However, this is not the main issue in the story, even though it is said to have taken place. The story addresses in a radical way the common understanding of some kind of “family karma” (which is a separate issue from the original sin, which I might address in a later blog). Jesus seems to reject notions of disability, in this case blindness, as a some kind of judgment over the family. I know I am influenced by a dialogue currently taking place in Iceland, when I read in the text that Jesus rejects the notion that disability is somehow bad, shameful, something that needs correction. Disability is part of humanity and the problem is not the disability but the way the society seems to be incapable of giving all the opportunity to blossom based on their own abilities.
We read also that the miracle we so often focus on, does not change much except for the person that starts to see. Not even his parents seem to be to excited, they are first and foremost afraid of the changes the new situation might bring along.
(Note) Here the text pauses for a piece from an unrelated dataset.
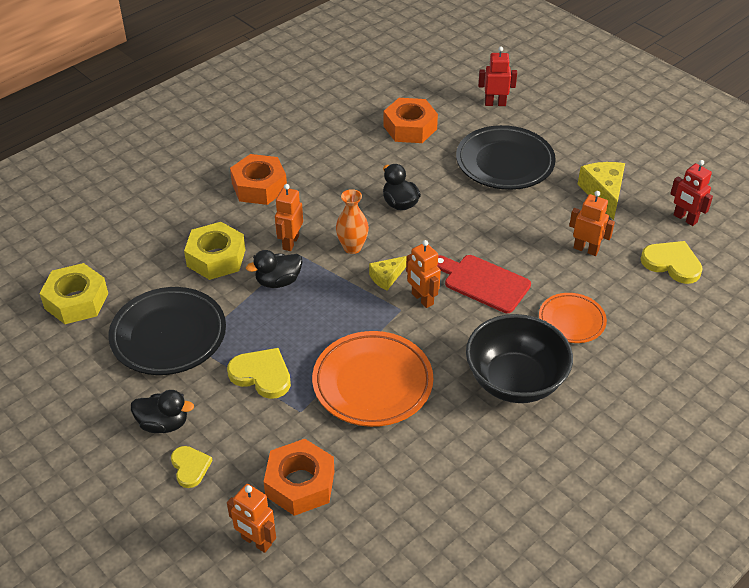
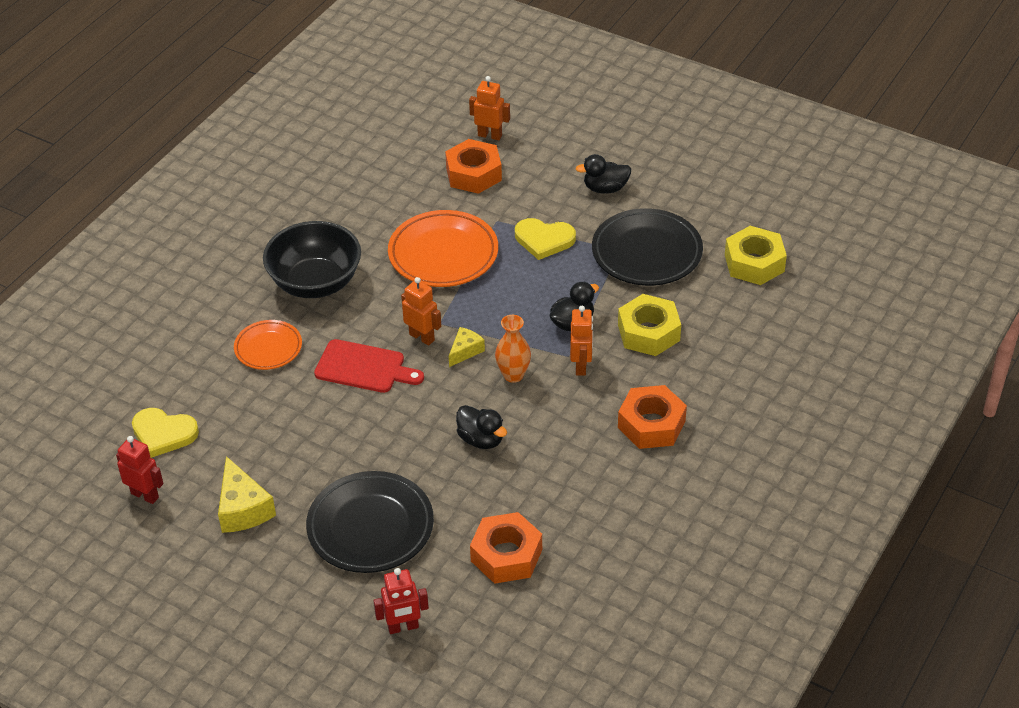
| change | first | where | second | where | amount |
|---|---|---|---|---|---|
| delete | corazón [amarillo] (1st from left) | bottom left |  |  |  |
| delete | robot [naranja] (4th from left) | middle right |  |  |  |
We cannot even be sure that the blind man’s life becomes better, like Monthy Python reminds us in their own Gospel. All of a sudden the blind man has become an issue for the religious leaders, who understand him to be a problem.
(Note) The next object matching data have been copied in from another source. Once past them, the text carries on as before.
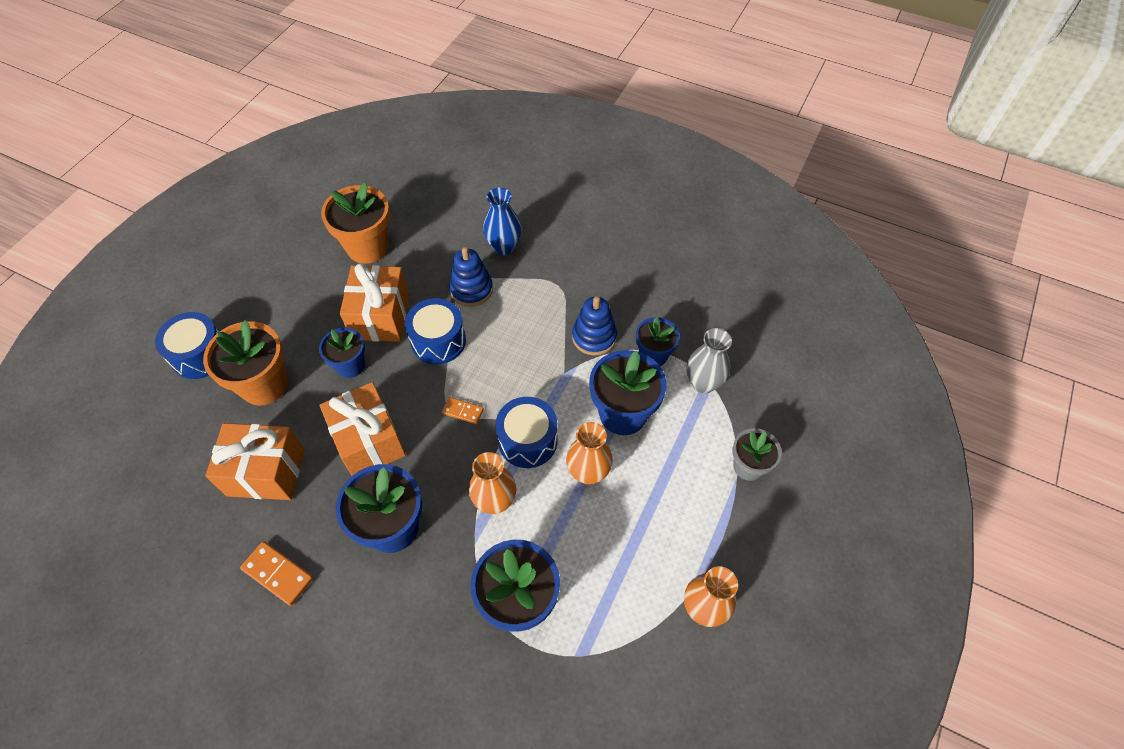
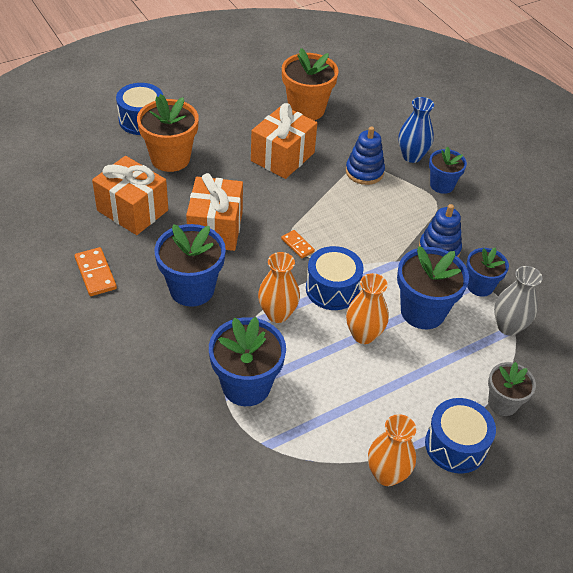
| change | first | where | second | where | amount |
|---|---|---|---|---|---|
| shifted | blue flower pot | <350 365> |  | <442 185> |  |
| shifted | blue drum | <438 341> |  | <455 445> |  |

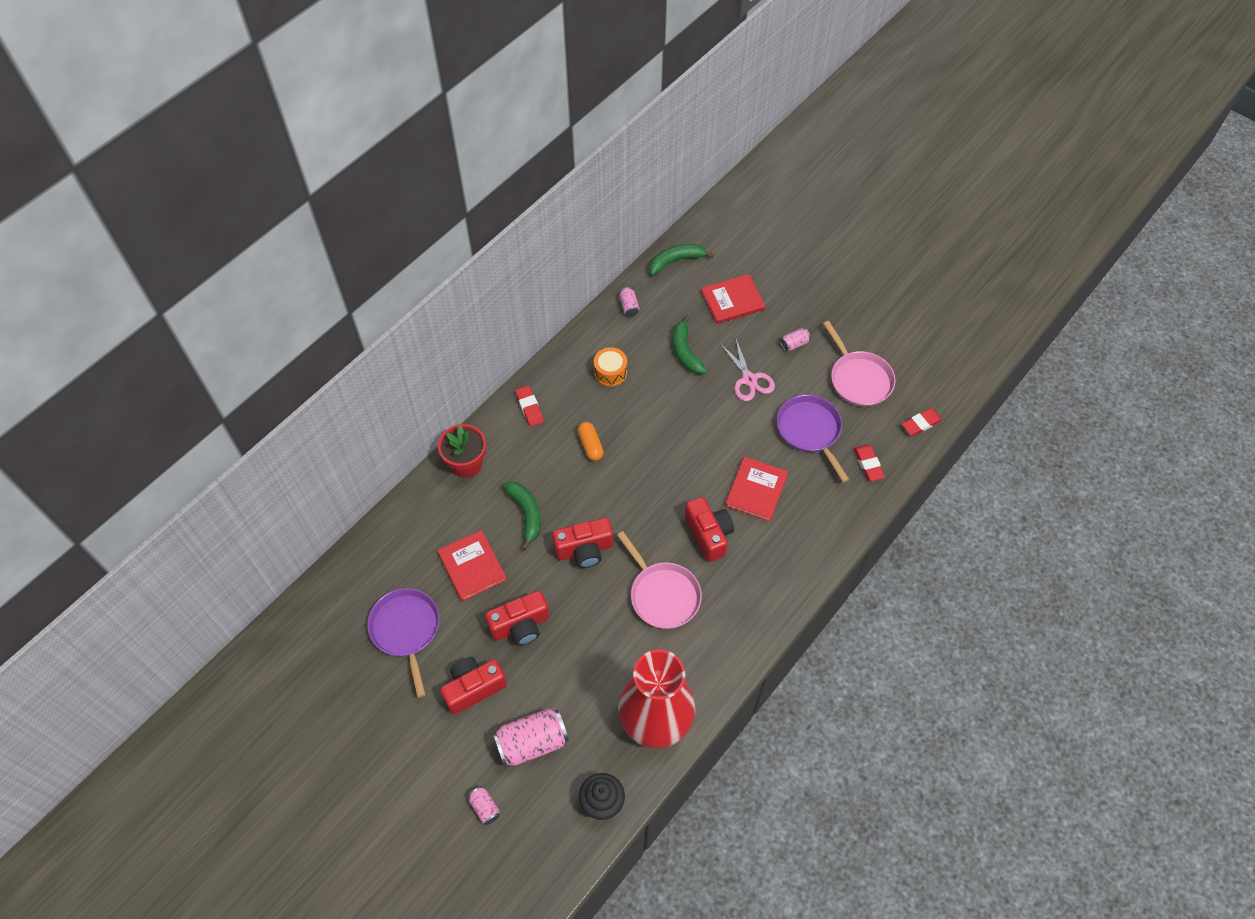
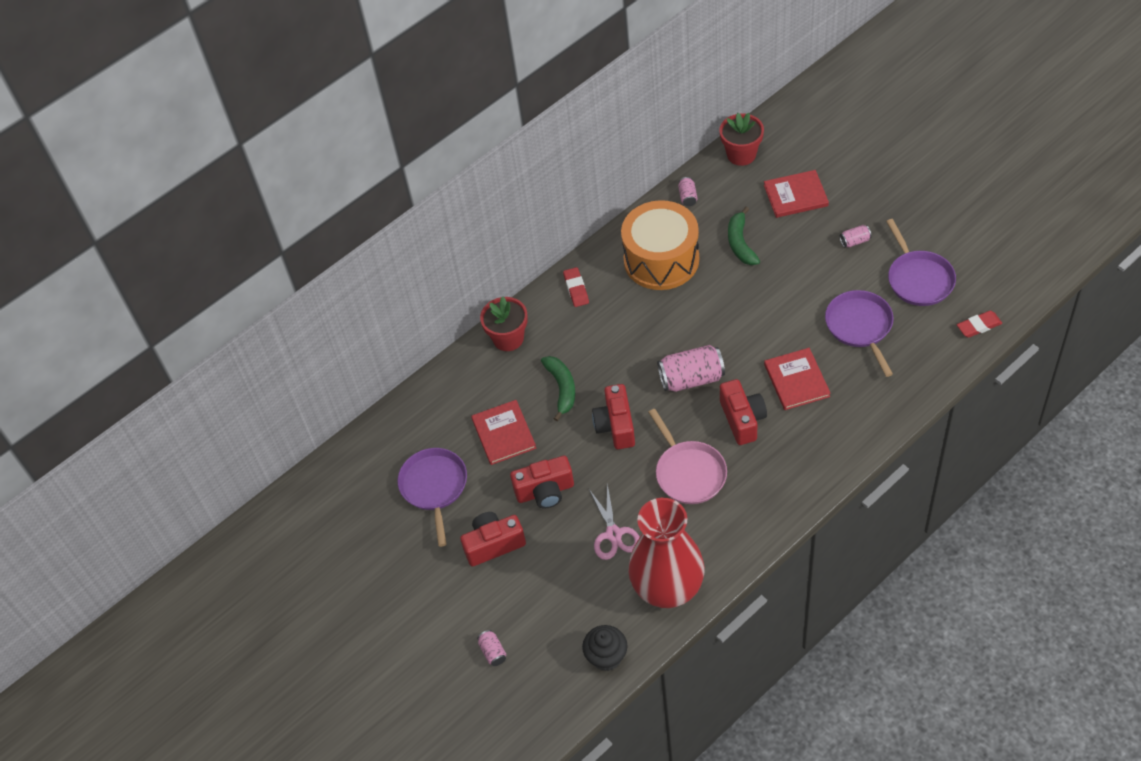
| change | first | where | second | where | amount |
|---|---|---|---|---|---|
| shifted | pink can | <532 742> |  | <691 378> |  |
| rotated | red camera | <584 550> |  | <616 426> | 90 degrees clockwise |
| gone | orange capsule | <590 445> |  |  |  |
| scaled | orange drum | <610 372> |  | <661 260> | x2.24 |
| swapped | green banana | <675 261> | red flower pot | <741 154> |  |
| shifted | pink scissors | <749 379> |  | <613 534> |  |
| rotated | red book | <756 490> |  | <796 380> | 45 degrees counterclockwise |
| repainted | pink pan | <859 379> | purple pan | <919 279> |  |
| gone | red eraser | <868 464> |  |  |  |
The religious leaders act as we might expect, laws are broken, changes are in the air. The threat in Jesus’ behavior is not to be accepted. And what is more troubling, by healing the blind man, Jesus is indicating that the injustice towards those on the margin is not part of God’s plan.
The writer of John’s Gospel gives us once more an image of Jesus, that calls us to look at ourselves. Jesus reminds us at the end of the chapter that it is the blindness on our own limitation that judges us.